O meio
- Até onde você vai por amor? – Jéssica quis saber.
- Como assim? – responde Alex, com outra pergunta – Eu vou até o final, ué. O amor é um caminho sem volta, baby.
A menina achou aquilo poético, profundo, mas também, lá no fundo, um pouquinho preocupante. Alex era o tipo de menina destemida, desbravadora mesmo, que enfrenta as coisas sempre sem pestanejar – ao contrário dela mesma, que se duvidar tinha medo até da própria sombra.
“O amor é um caminho sem volta”, ela repetiu, mentalmente.
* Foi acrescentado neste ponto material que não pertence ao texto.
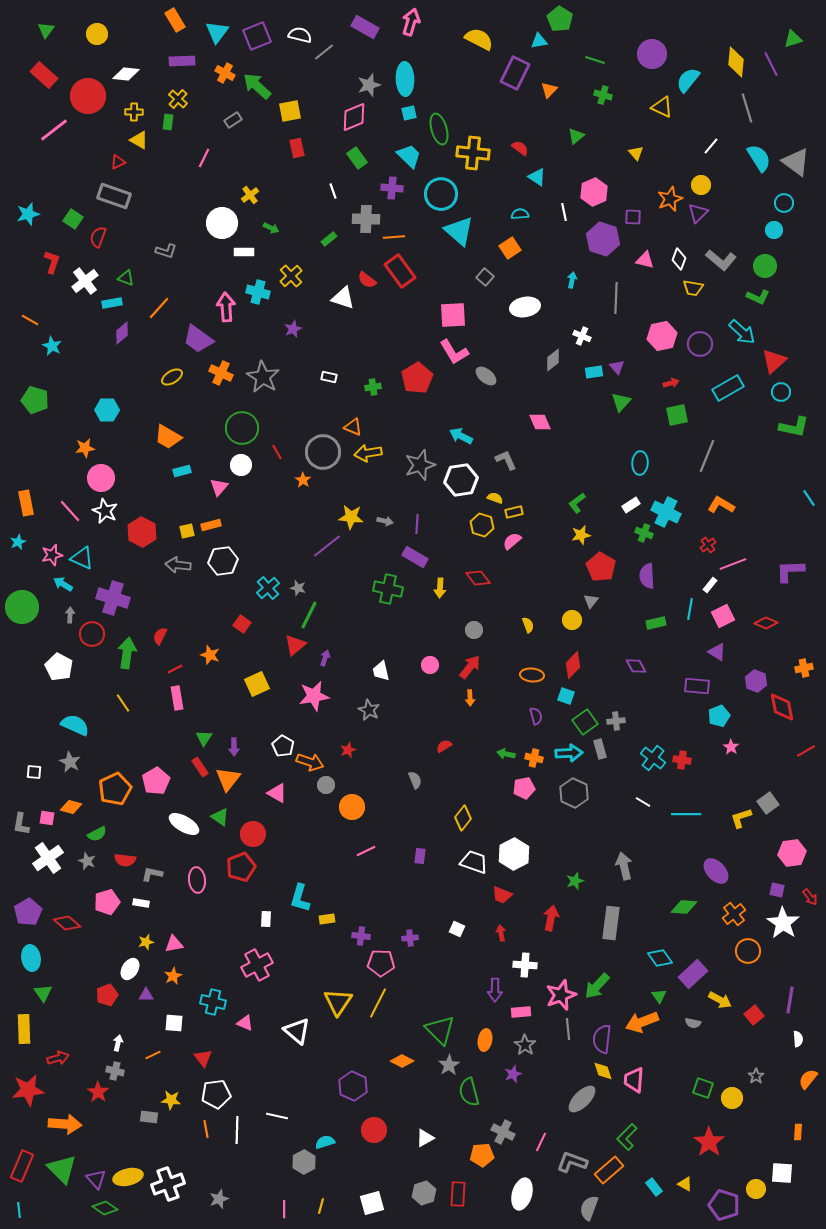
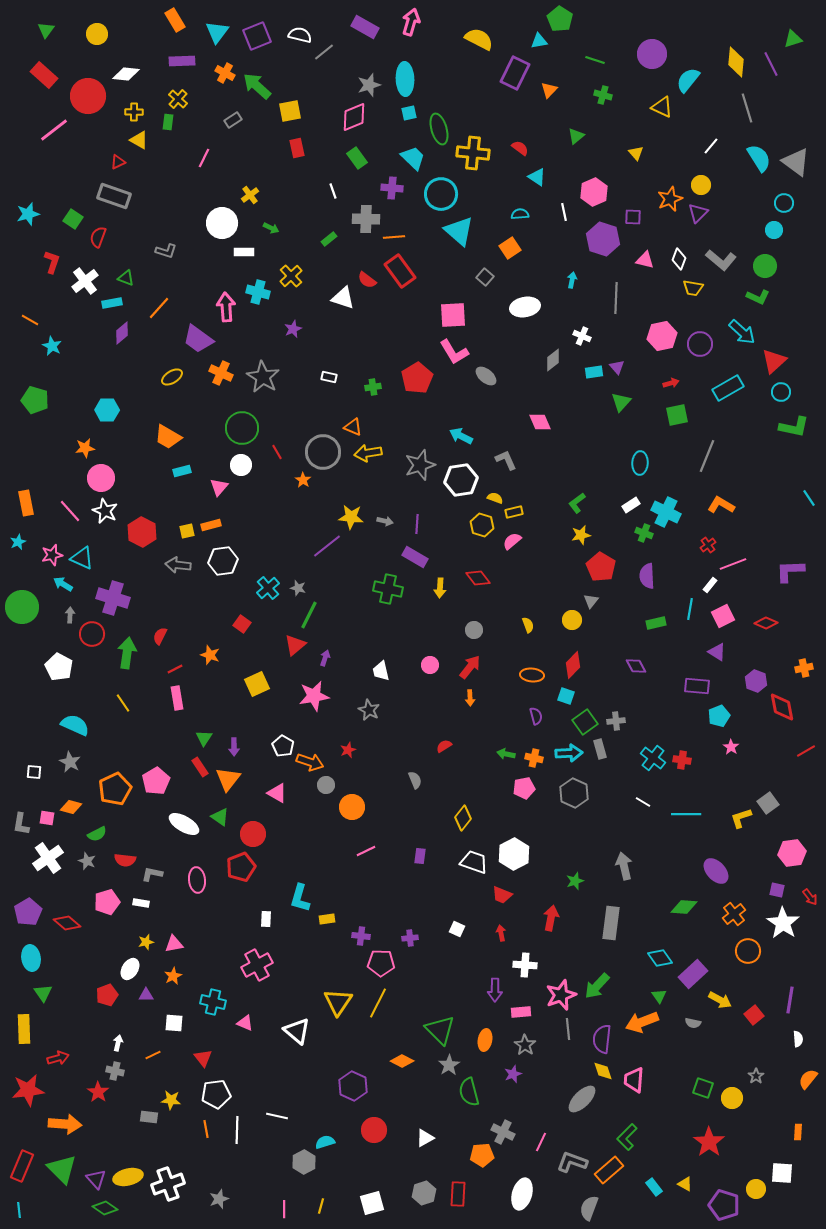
cyan trapezoid at (409, 156): moved 4 px right, 2 px down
O casal ainda estava na cama, mesmo já passando das 10h da manhã daquele sábado de poucas nuvens. Um dia preguiçoso que combinava com o humor delas, que tinham acordado há alguns minutos, após uma semana inteira levantando cedo para o trabalho. Glória, para elas, era poder dividir a primeira caneca de café e o cigarrinho da manhã em meio aos lençóis, sem pressa de levantar (mesmo quando tinham compromisso, que elas sempre chegavam atrasadas).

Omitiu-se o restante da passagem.